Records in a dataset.
┌──

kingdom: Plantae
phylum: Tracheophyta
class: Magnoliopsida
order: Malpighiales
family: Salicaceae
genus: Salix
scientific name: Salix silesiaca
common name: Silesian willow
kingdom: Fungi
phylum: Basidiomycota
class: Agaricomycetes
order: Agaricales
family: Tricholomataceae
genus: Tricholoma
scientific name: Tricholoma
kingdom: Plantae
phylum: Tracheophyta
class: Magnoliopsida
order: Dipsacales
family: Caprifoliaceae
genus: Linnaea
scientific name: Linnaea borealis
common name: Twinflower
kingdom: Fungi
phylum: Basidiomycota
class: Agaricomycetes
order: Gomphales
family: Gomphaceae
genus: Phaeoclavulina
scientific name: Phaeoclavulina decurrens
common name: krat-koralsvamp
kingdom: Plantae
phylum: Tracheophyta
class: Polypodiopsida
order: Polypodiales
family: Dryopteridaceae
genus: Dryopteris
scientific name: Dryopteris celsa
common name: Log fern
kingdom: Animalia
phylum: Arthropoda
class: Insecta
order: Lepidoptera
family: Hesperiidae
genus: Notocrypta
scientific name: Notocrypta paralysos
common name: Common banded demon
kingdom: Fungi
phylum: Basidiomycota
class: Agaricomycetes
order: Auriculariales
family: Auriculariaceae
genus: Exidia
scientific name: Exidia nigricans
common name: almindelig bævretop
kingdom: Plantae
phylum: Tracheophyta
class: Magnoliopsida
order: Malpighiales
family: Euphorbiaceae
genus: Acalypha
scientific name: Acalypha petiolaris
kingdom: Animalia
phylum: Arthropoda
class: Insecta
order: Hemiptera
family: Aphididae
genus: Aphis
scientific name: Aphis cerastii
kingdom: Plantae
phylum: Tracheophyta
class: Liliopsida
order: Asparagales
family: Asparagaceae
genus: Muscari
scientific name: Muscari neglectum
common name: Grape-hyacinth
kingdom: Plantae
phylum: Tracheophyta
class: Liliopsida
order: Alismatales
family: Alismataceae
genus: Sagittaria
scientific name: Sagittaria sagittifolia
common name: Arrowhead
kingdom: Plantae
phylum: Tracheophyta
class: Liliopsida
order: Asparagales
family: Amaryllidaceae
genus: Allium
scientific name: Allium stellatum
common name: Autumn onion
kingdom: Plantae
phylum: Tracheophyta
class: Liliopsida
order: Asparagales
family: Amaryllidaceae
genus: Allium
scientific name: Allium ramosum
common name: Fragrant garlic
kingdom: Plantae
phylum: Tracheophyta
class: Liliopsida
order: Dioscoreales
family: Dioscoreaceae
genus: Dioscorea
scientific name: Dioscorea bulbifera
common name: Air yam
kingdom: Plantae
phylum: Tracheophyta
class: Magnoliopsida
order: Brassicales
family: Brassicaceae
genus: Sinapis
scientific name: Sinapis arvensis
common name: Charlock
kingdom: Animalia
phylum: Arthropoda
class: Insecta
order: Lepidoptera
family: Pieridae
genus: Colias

└──

Brief. Reproduce the listing above line for line, with no changes.

Full response.
kingdom: Plantae
phylum: Tracheophyta
class: Magnoliopsida
order: Malpighiales
family: Salicaceae
genus: Salix
scientific name: Salix silesiaca
common name: Silesian willow
kingdom: Fungi
phylum: Basidiomycota
class: Agaricomycetes
order: Agaricales
family: Tricholomataceae
genus: Tricholoma
scientific name: Tricholoma
kingdom: Plantae
phylum: Tracheophyta
class: Magnoliopsida
order: Dipsacales
family: Caprifoliaceae
genus: Linnaea
scientific name: Linnaea borealis
common name: Twinflower
kingdom: Fungi
phylum: Basidiomycota
class: Agaricomycetes
order: Gomphales
family: Gomphaceae
genus: Phaeoclavulina
scientific name: Phaeoclavulina decurrens
common name: krat-koralsvamp
kingdom: Plantae
phylum: Tracheophyta
class: Polypodiopsida
order: Polypodiales
family: Dryopteridaceae
genus: Dryopteris
scientific name: Dryopteris celsa
common name: Log fern
kingdom: Animalia
phylum: Arthropoda
class: Insecta
order: Lepidoptera
family: Hesperiidae
genus: Notocrypta
scientific name: Notocrypta paralysos
common name: Common banded demon
kingdom: Fungi
phylum: Basidiomycota
class: Agaricomycetes
order: Auriculariales
family: Auriculariaceae
genus: Exidia
scientific name: Exidia nigricans
common name: almindelig bævretop
kingdom: Plantae
phylum: Tracheophyta
class: Magnoliopsida
order: Malpighiales
family: Euphorbiaceae
genus: Acalypha
scientific name: Acalypha petiolaris
kingdom: Animalia
phylum: Arthropoda
class: Insecta
order: Hemiptera
family: Aphididae
genus: Aphis
scientific name: Aphis cerastii
kingdom: Plantae
phylum: Tracheophyta
class: Liliopsida
order: Asparagales
family: Asparagaceae
genus: Muscari
scientific name: Muscari neglectum
common name: Grape-hyacinth
kingdom: Plantae
phylum: Tracheophyta
class: Liliopsida
order: Alismatales
family: Alismataceae
genus: Sagittaria
scientific name: Sagittaria sagittifolia
common name: Arrowhead
kingdom: Plantae
phylum: Tracheophyta
class: Liliopsida
order: Asparagales
family: Amaryllidaceae
genus: Allium
scientific name: Allium stellatum
common name: Autumn onion
kingdom: Plantae
phylum: Tracheophyta
class: Liliopsida
order: Asparagales
family: Amaryllidaceae
genus: Allium
scientific name: Allium ramosum
common name: Fragrant garlic
kingdom: Plantae
phylum: Tracheophyta
class: Liliopsida
order: Dioscoreales
family: Dioscoreaceae
genus: Dioscorea
scientific name: Dioscorea bulbifera
common name: Air yam
kingdom: Plantae
phylum: Tracheophyta
class: Magnoliopsida
order: Brassicales
family: Brassicaceae
genus: Sinapis
scientific name: Sinapis arvensis
common name: Charlock
kingdom: Animalia
phylum: Arthropoda
class: Insecta
order: Lepidoptera
family: Pieridae
genus: Colias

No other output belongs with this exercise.